David Robinson has to stop spending so much time sitting near John Thompson if the U.S. men's Olympic basketball team is to have a solid chance at the gold medal in Seoul next month.
The 7-foot anchor with the rank of ensign has been severely limited in playing time during the Olympic finalists tour against teams of NBA players.
He has been saddled with personal fouls, a lot of fouls. Fifteen in 70 minutes in four games. That's too many.
"It's something I've never had a problem with before," Robinson after scoring six points in a 100-67 Olympic victory Friday night.
He played just 12 minutes. He had three fouls in 5:18 of the first half and picked up No. 4 just 29 seconds into the second half.
"It's silly fouls _ not moving my feet, stuff like that. I need to cut that stuff out. I can't help this team on the bench. I just have to be smarter. They're dumb fouls." Thompson is concerned about Robinson's extended bench visits but he also defends his center to an extent.
"I think that and other things are what we are concerned with and I think it has a lot more to it than just with David," Thompson said after his team went 4-0 against the professional players. "We have got to give support, the people that are playing the ball, they have to stop penetration. That was one of the things I was talking to the kids about. I didn't like our team defense.
"You've got to realize all balls come to the center and the perimeter people are not giving support. He now has to be in a position to try to block more shots. A lot of them he has to be responsible for and get himself in the right position."
Robinson's foul problems could go a long way toward determining which 12 players of the 14 remaining will be selected for the team.
Robinson's foul problems could be what keeps high schooler Alonzo Mourning on the final roster.
Thompson has said that Mourning, his collegiate recruit at Georgetown, and J.R. Reid of North Carolina are the only physical post players in the group. Thompson might have to keep both even if he didn't intend to because Robinson has been so inconsistent with the amount time he has been in the game.
Robinson, the 1987 collegiate player of the year at Navy and the NBA's No. 1 draft choice, won't blame anyone but himself for the constant whistles.

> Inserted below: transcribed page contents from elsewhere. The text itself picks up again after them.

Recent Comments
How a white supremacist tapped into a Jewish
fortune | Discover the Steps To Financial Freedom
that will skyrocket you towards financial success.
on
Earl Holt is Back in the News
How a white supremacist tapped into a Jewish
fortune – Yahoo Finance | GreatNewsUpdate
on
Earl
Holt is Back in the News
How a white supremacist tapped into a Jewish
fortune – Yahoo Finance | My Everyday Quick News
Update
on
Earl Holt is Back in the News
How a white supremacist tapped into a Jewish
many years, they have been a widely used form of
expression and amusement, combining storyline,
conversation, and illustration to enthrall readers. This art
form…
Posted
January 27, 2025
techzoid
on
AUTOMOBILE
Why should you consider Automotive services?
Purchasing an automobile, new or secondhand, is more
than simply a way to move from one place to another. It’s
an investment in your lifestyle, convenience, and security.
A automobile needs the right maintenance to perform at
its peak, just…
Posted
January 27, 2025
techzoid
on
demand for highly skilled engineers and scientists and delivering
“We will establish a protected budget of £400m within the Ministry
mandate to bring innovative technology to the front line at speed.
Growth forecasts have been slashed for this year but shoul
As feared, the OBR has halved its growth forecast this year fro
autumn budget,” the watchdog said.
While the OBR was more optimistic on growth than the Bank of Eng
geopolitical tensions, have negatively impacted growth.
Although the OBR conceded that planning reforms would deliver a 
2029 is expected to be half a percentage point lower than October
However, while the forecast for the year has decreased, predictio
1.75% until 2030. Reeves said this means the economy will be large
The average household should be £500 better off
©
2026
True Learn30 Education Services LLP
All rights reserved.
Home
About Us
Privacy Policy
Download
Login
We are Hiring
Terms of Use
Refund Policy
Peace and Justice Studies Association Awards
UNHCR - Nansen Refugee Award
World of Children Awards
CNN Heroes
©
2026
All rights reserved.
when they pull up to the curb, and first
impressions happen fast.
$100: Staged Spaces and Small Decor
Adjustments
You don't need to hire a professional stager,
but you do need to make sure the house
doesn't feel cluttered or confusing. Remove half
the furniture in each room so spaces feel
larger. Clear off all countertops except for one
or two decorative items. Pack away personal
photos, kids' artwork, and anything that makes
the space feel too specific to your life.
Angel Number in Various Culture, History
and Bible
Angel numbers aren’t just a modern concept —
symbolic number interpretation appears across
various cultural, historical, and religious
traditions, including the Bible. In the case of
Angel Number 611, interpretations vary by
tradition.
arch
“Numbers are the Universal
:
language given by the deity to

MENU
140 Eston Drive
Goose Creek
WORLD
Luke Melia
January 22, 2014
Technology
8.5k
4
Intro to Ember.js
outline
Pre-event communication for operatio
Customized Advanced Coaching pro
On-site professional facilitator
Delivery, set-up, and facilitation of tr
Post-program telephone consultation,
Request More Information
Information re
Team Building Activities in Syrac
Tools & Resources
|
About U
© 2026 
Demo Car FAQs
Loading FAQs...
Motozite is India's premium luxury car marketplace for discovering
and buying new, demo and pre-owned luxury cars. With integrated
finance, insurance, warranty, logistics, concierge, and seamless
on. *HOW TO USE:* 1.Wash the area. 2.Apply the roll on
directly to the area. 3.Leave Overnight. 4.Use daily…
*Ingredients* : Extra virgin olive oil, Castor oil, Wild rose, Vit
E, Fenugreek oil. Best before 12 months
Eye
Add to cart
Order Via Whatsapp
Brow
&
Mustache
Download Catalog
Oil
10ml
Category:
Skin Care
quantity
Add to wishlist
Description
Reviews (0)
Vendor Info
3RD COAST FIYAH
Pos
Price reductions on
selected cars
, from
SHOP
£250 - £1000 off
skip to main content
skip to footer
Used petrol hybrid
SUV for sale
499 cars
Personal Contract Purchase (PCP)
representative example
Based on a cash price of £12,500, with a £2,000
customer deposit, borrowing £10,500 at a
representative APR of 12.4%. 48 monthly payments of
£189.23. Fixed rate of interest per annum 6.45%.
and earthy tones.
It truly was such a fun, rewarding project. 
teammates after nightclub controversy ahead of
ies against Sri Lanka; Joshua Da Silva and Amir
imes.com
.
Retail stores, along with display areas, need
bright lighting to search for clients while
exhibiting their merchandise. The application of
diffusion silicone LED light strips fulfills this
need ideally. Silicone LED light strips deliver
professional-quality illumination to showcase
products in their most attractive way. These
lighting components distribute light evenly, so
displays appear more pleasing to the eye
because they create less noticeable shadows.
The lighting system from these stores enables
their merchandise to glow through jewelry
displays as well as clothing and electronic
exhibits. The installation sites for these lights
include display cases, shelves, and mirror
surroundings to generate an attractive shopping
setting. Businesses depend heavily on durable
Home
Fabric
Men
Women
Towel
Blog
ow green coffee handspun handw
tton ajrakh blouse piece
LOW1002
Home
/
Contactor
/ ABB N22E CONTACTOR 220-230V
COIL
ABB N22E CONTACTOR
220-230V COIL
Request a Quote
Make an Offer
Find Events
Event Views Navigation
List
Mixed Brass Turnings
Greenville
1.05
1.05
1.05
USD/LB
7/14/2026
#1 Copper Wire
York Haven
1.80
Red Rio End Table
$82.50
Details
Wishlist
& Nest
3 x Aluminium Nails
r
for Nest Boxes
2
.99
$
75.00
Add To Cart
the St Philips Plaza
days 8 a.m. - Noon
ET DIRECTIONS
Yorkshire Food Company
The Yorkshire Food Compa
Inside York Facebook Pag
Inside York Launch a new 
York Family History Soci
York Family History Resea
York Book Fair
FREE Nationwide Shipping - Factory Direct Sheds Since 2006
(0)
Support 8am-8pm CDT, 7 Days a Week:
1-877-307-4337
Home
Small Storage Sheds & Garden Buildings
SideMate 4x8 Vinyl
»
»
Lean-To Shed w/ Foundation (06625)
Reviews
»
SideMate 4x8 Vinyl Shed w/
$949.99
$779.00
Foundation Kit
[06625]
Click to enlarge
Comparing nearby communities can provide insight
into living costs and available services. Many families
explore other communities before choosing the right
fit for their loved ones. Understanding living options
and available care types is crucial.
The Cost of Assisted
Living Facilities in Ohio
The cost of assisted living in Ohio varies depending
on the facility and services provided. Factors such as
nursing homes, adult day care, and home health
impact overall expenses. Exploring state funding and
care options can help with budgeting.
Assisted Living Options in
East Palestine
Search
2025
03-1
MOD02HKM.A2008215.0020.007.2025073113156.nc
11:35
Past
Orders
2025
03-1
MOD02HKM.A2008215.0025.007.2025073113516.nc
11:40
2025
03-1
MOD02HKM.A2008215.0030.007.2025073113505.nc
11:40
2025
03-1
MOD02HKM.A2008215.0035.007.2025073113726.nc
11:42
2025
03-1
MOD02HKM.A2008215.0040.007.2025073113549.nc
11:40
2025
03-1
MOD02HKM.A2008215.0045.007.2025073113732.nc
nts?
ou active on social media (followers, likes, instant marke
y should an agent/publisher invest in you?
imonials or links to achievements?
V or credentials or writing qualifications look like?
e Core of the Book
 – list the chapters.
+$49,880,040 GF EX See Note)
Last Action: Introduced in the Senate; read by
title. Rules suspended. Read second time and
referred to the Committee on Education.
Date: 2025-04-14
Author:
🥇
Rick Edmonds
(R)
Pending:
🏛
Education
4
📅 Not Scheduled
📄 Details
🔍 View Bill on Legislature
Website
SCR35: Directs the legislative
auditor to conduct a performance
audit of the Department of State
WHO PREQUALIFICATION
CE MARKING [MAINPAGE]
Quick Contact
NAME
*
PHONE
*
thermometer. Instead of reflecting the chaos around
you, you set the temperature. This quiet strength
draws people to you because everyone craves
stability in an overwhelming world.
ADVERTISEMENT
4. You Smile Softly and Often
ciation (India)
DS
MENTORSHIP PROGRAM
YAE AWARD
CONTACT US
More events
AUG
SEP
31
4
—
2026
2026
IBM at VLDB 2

"When I have a problem I look at myself. It's something I'm doing wrong. We have to learn to adjust. You can try to blame it on the refs but you know how they're calling the game. You have to adjust to that."
Robinson has not played competitively in more than a year while serving his military obligation before joining the San Antonio Spurs with whom he has signed an eight-year $26 million contract.
"I'm letting people drive around me on the baseline. A couple of people drove on me tonight. I'm better than that. None of those guys are quicker than me, none of them. I just have to be quicker."
The players he has been going against on the tour are the same ones he start playing against after next season as the center and title hope for San Antonio.